_EXERCISE OBJECTIVE:_ Copy out every line of the entries below, starting at the line containing "Q: How many heart" and ending with the final line, keeping each word unchanged. Leave the pictures out of your copy.

::::::

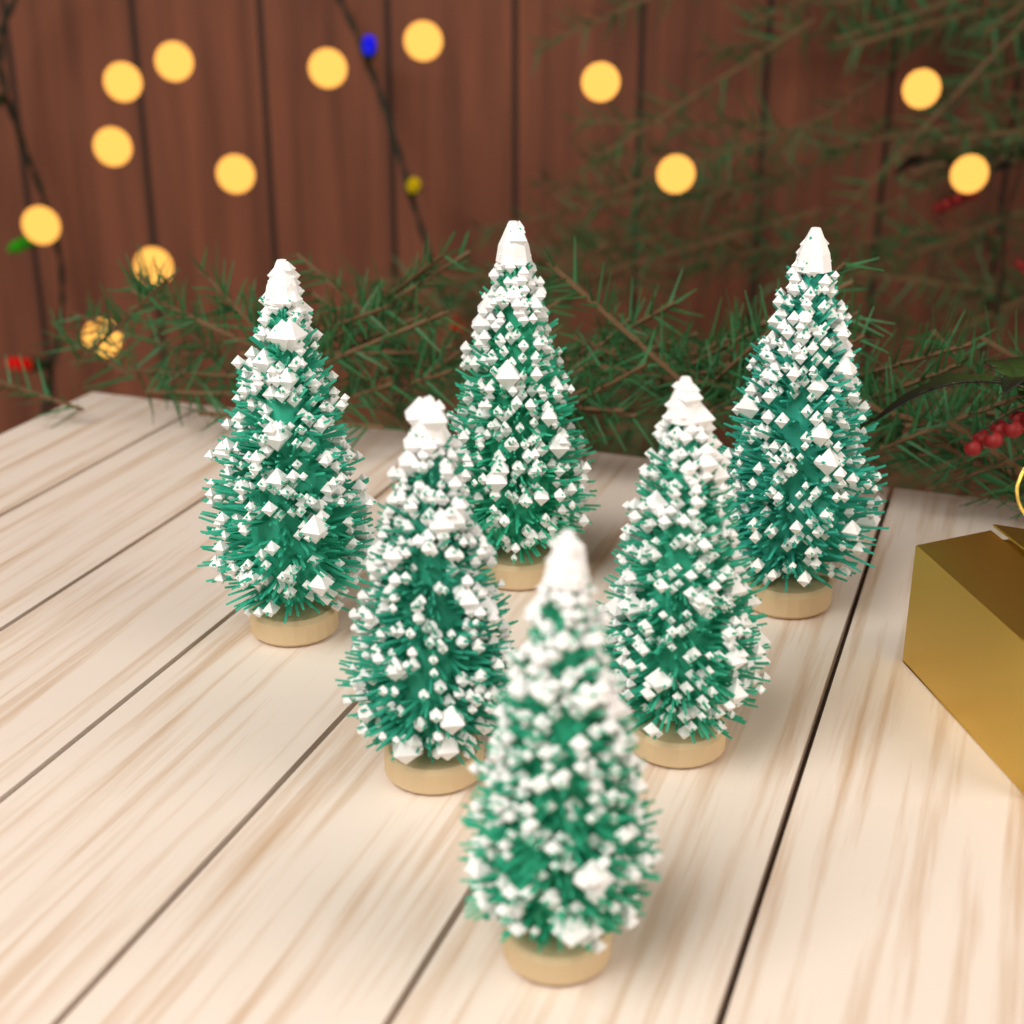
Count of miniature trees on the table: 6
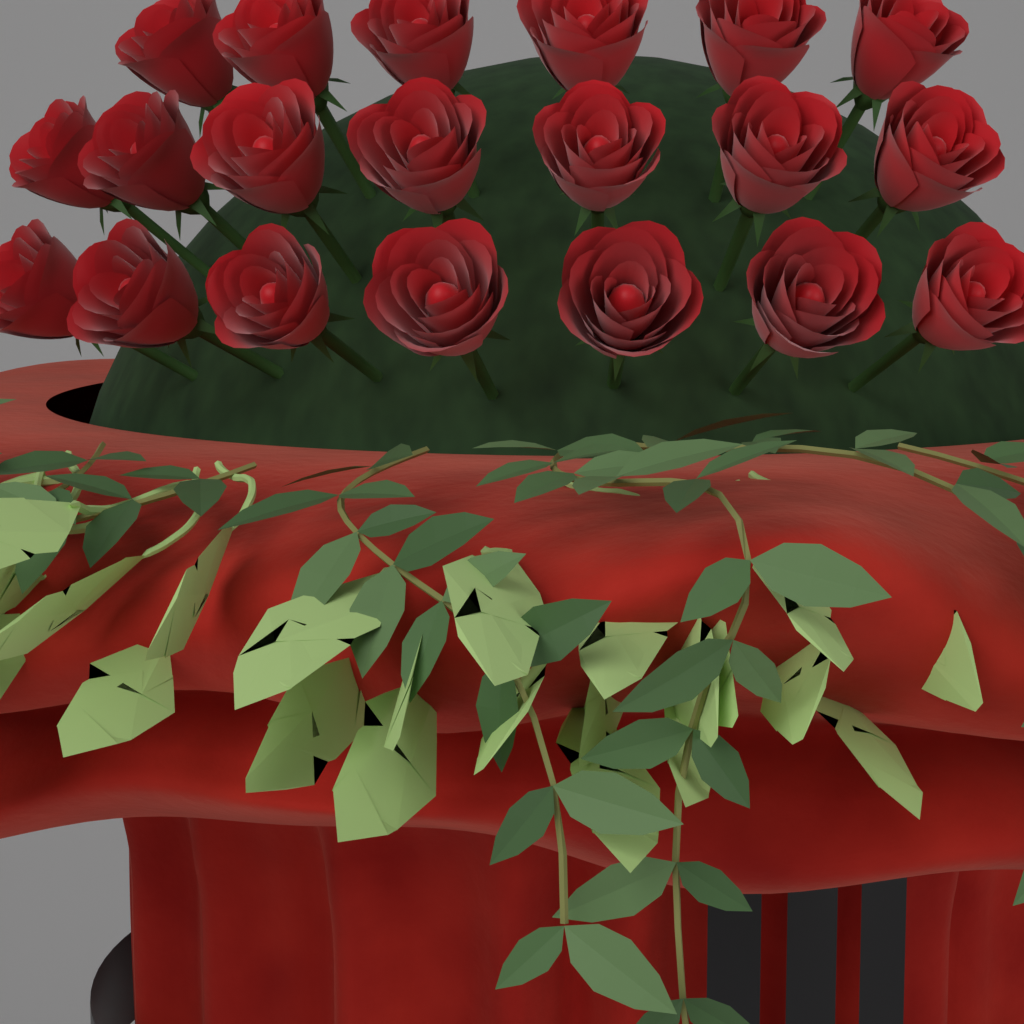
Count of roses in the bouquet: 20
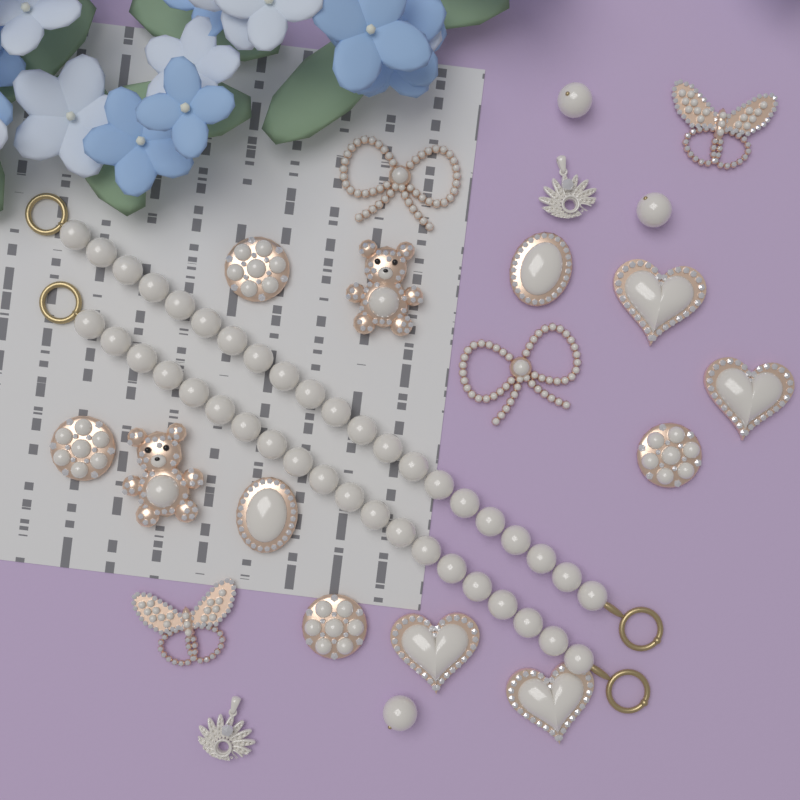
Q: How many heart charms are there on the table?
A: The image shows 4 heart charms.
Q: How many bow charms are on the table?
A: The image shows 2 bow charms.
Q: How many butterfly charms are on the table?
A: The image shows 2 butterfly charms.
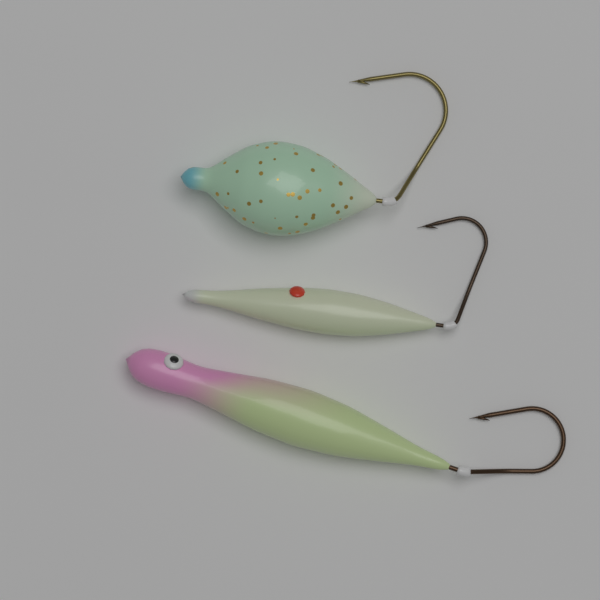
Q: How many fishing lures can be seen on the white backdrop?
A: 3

::::::

_TASK ANSWER:_
Q: How many heart charms are there on the table?
A: The image shows 4 heart charms.
Q: How many bow charms are on the table?
A: The image shows 2 bow charms.
Q: How many butterfly charms are on the table?
A: The image shows 2 butterfly charms.
Q: How many fishing lures can be seen on the white backdrop?
A: 3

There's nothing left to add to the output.